ねじ込むような仕草を合図に、ヒカルはうっすらと唇を開き、覗かせた舌先でその儚きものを受け止める。
やがてアキラの指が離れていったが、その指先は微かに光っている。
ヒカルの唾液が濡らしたのは間違いなく、その妖しくも美しい一連の光景は、ヒカルの脳裏に死ぬまで忘れられない映像となって残ることになる―――
「間接キスで我慢しろ。君がそう言うなら僕も覚悟を決めた。ご褒美はきっと、先で受け取る方が喜びも大きいんだろうな。ふふ・・・どんな味がする?その花びらは・・・。」
その答えを聞くつもりはないらしく、アキラは言い終わらないうちに身を翻して歩き出した。
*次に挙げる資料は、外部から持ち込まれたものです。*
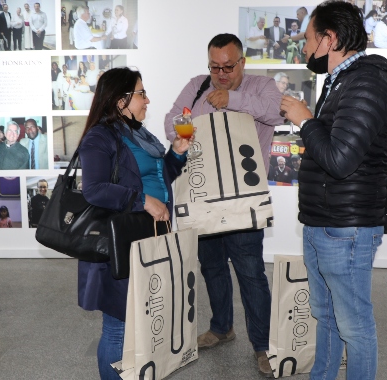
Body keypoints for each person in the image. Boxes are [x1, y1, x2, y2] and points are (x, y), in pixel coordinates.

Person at [278, 2, 387, 378]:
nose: (303, 48)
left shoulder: (368, 81)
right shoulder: (342, 82)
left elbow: (339, 159)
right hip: (323, 222)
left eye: (307, 39)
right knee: (326, 317)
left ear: (329, 38)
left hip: (346, 229)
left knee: (355, 326)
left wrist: (305, 121)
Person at [163, 33, 285, 376]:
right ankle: (221, 327)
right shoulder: (196, 85)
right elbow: (172, 120)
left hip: (244, 200)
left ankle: (263, 346)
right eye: (215, 67)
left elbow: (274, 113)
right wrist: (186, 128)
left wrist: (231, 98)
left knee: (250, 273)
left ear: (242, 62)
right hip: (202, 198)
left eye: (228, 67)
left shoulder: (262, 86)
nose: (221, 73)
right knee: (212, 266)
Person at [77, 67, 190, 380]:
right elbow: (94, 188)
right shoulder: (100, 136)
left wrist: (176, 156)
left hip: (150, 235)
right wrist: (141, 201)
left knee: (144, 319)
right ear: (119, 100)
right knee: (119, 327)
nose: (147, 100)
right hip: (122, 242)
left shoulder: (138, 132)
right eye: (141, 93)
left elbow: (158, 177)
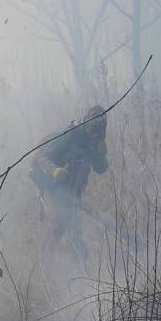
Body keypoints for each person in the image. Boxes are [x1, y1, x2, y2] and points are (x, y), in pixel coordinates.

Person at [29, 105, 108, 261]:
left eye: (100, 128)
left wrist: (101, 153)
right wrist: (54, 170)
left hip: (74, 188)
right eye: (94, 127)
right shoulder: (71, 135)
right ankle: (51, 259)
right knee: (68, 222)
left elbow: (101, 168)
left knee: (69, 223)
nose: (96, 132)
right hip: (55, 185)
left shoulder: (94, 143)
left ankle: (53, 258)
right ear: (88, 122)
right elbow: (43, 158)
アキラの起こした風に吹かれて、足元の花びらがふわり・・・と舞い上がる。
取り残されそうになったヒカルが慌てて追うと、更に花びらは煽られて、小さな嵐が生まれた。
それはアキラとヒカルの足元で渦を巻きながら、二人の行方を追い掛けていく。まるで、二人を引き止めたくてそうしているかのようだ。
「お〜い、塔矢!なあなあ、今夜はカウントされる?一日目?今から打ってもいいけど?」
「甘い。明日からに決まってるだろう?明日が記念すべき一夜目だ。」
「げーっ!やっぱお前鬼だっ!」
「うるさい。さっさと帰るぞ。」
明るい若者の話声が、夜桜の合間を縫って流れては、夜風に千切れていった・・・
そうして始まったのだ。
ヒカルにとっても、アキラにとっても、長い長い百日間が。
それは二人にとってたくさんのことを語り合い、知らなかった互いを知り、初めて味わう感情に翻弄され。
そして、何ものにもかえがたい日々に変わることを、この夜の二人はまだ知らない。